** start Page **

There are disputes within the Marxist field regarding the reactionary or "mixed" nature of this type of phenomenon. Michael Löwy goes so far as to classify four distinct tendencies of anticapitalist romanticism (backward-looking, conservative, disenchanted and revolutionary), arguing that the revolutionary romantic tendency would not necessarily be trapped in nostalgia for the lost Gemeinschaft (p16, 1990). In any case, our analysis of romantic paganism will begin with a certain range of elements transversal to these various movements, with the political element being something to be problematically unfolded from them.
1.1. In Search of the Ur-religion
The search for ancestral wisdom and its projection onto more ancient civilizations was not a Renaissance and modern novelty, but was present in antiquity from Plato's reverence for Egyptian thought, through the relationship of Neoplatonism and Chaldean thought to the Renaissance phenomenon of Renaissance "Platonic orientalism" as characterized by Hanegraaff in his work "Esotericism and the Academy" (2012). Comparative mythology is also not new; the various forms of interpretatio were common in antiquity, establishing multiple competing identity relations between various pantheons depending on the attributes of the deities that were emphasized by the comparative gesture. However, just as work and money gain a new meaning in modern society, the search for ancestral wisdom and the comparative gesture are articulated in a completely new way, and anticipating a value judgment, expanding in a new context the most problematic elements inherited from their ancient context.
The unjustified premise that the antiquity of knowledge guarantees its truth was at least backed by a really existing civilization, whose heirs still walked among the younger civilizations. The solution was to invent the homeland of this ancestral wisdom (which in many cases corresponded to their own) inhabiting a glorious remote past that precedes a forgetting of this knowledge and that today returns in renewed form to the heirs of this mythical ancestry. The comparative method ceases to be a means by which relations between Gods are established, a relative and circumstantial translation of their names, to become a means by which this past can be invented as a Gesetztsein (being-posited) that sells itself as a being-there.

** end Page **
** start Material for the task **

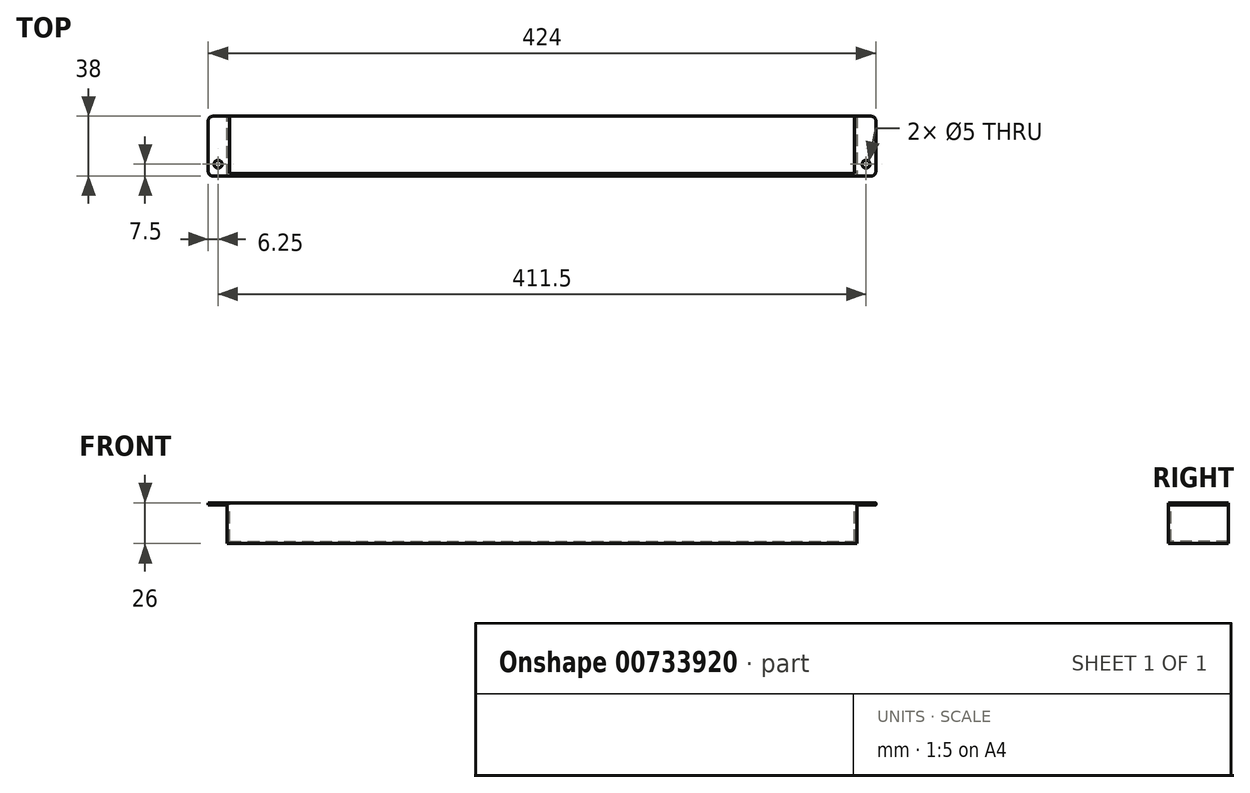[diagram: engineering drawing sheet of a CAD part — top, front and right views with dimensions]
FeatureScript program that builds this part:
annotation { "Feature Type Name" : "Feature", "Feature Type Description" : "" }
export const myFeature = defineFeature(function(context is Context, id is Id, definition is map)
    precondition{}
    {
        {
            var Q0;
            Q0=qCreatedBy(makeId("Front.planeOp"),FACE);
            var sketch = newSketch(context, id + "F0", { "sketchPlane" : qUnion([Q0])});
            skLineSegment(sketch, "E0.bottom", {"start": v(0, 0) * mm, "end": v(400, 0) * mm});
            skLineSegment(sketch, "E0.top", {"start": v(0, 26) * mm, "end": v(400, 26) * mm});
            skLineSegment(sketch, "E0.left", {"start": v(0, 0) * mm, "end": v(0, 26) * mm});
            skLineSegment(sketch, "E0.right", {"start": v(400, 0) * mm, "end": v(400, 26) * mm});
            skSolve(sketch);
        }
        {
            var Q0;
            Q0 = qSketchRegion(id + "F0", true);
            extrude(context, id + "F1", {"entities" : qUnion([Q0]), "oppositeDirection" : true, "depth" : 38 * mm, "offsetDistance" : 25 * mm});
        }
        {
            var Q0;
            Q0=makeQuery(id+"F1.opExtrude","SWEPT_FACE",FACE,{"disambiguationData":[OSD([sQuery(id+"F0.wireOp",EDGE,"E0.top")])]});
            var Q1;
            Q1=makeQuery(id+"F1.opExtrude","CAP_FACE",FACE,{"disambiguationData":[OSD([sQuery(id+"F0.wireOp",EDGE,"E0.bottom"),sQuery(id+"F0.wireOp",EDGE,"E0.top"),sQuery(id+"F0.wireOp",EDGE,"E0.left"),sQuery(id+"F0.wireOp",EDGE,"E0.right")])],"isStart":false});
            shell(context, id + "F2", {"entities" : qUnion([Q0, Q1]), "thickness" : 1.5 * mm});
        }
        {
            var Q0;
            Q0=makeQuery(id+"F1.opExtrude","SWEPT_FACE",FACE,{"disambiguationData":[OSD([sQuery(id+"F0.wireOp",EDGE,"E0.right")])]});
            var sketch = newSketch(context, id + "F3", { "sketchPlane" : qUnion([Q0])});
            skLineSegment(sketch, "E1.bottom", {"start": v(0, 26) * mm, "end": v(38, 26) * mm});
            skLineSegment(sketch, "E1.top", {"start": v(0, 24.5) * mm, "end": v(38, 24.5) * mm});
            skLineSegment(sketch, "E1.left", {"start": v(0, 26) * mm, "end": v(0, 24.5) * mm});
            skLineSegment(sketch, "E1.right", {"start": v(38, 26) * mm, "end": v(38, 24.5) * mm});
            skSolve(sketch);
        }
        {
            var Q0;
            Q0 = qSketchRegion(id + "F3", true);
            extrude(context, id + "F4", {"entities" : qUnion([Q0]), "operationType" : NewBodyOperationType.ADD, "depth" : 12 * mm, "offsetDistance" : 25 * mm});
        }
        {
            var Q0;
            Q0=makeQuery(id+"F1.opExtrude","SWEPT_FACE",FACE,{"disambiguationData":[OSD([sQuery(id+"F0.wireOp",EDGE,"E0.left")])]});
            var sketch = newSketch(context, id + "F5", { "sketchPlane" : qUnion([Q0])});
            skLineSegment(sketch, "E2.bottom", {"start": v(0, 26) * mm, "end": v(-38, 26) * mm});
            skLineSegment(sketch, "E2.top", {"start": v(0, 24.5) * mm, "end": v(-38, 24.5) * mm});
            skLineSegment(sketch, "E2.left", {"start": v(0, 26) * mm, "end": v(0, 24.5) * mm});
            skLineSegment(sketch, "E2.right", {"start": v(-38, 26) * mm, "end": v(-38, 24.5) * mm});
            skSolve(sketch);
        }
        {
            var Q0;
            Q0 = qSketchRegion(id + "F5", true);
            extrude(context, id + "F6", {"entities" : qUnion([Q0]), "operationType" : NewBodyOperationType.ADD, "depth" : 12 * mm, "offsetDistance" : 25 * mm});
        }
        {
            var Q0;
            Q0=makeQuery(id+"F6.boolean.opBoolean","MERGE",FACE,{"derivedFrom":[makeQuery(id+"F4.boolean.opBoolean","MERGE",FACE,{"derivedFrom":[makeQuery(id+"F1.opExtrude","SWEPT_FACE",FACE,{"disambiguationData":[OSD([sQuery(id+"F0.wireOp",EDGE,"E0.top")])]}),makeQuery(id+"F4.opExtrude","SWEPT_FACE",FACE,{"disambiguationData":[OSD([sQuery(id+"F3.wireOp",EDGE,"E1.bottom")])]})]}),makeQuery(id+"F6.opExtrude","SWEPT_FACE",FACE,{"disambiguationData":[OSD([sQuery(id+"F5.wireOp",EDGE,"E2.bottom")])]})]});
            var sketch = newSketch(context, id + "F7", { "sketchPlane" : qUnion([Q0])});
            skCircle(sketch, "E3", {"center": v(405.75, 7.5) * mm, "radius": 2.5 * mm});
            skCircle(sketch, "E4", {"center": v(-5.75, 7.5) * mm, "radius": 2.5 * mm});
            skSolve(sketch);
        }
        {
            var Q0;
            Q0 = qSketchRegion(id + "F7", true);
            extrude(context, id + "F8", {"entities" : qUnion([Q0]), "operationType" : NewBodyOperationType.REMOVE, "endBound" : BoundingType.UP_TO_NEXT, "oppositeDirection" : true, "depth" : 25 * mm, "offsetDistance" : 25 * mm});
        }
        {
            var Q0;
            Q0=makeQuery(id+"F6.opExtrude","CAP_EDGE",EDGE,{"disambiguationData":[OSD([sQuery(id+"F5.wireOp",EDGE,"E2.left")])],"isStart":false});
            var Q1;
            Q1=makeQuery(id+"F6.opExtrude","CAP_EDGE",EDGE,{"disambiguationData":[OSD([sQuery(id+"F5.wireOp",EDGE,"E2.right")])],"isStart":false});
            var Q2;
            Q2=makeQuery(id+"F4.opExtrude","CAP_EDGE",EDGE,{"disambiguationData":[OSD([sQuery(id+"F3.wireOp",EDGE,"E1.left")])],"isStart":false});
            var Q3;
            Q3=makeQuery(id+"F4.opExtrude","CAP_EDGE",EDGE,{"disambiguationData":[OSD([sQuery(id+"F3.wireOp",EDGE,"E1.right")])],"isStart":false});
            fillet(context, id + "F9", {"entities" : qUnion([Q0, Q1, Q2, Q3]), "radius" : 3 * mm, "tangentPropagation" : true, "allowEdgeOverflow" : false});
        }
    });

** end Material for the task **

### Problem set
A: In the passage on romantic paganism, substitute "longing" for "nostalgia" and write out the stretch from "There are disputes" through "unfolded from them.".
B: Return each line of the rows that contains the string "center".
These rows have no connection to the passage on romantic paganism.

### The results
A:
There are disputes within the Marxist field regarding the reactionary or "mixed" nature of this type of phenomenon. Michael Löwy goes so far as to classify four distinct tendencies of anticapitalist romanticism (backward-looking, conservative, disenchanted and revolutionary), arguing that the revolutionary romantic tendency would not necessarily be trapped in longing for the lost Gemeinschaft (p16, 1990). In any case, our analysis of romantic paganism will begin with a certain range of elements transversal to these various movements, with the political element being something to be problematically unfolded from them.

B:
            skCircle(sketch, "E3", {"center": v(405.75, 7.5) * mm, "radius": 2.5 * mm});
            skCircle(sketch, "E4", {"center": v(-5.75, 7.5) * mm, "radius": 2.5 * mm});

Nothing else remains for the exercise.